#### [What you have to do]
Every line from the one bearing "right knee: (145, 833)" through the last line of the entries should be printed exactly, with no other output.

#### [Excerpted records]
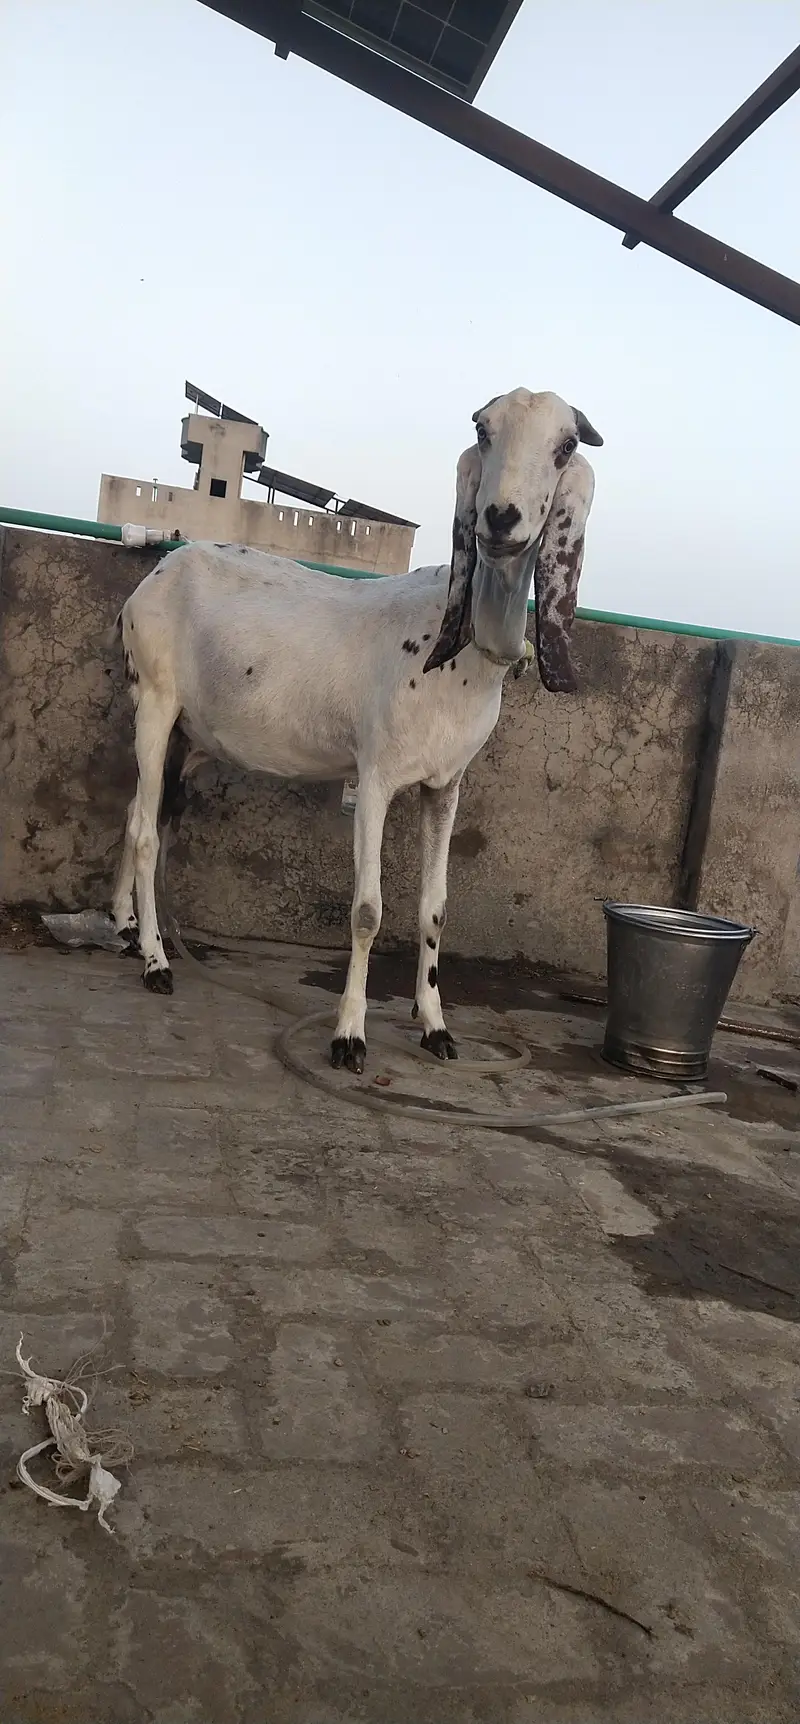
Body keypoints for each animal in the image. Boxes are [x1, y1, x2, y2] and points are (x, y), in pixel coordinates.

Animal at [110, 388, 602, 1072]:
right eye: (483, 430)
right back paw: (156, 960)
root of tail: (153, 578)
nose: (501, 518)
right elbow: (368, 911)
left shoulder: (445, 786)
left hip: (185, 734)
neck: (454, 650)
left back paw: (126, 929)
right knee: (145, 833)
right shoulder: (375, 777)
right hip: (155, 700)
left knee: (137, 812)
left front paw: (435, 1026)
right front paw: (348, 1035)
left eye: (565, 446)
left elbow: (435, 910)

#### [Output for this exercise]
right knee: (145, 833)
right shoulder: (375, 777)
right hip: (155, 700)
left knee: (137, 812)
left front paw: (435, 1026)
right front paw: (348, 1035)
left eye: (565, 446)
left elbow: (435, 910)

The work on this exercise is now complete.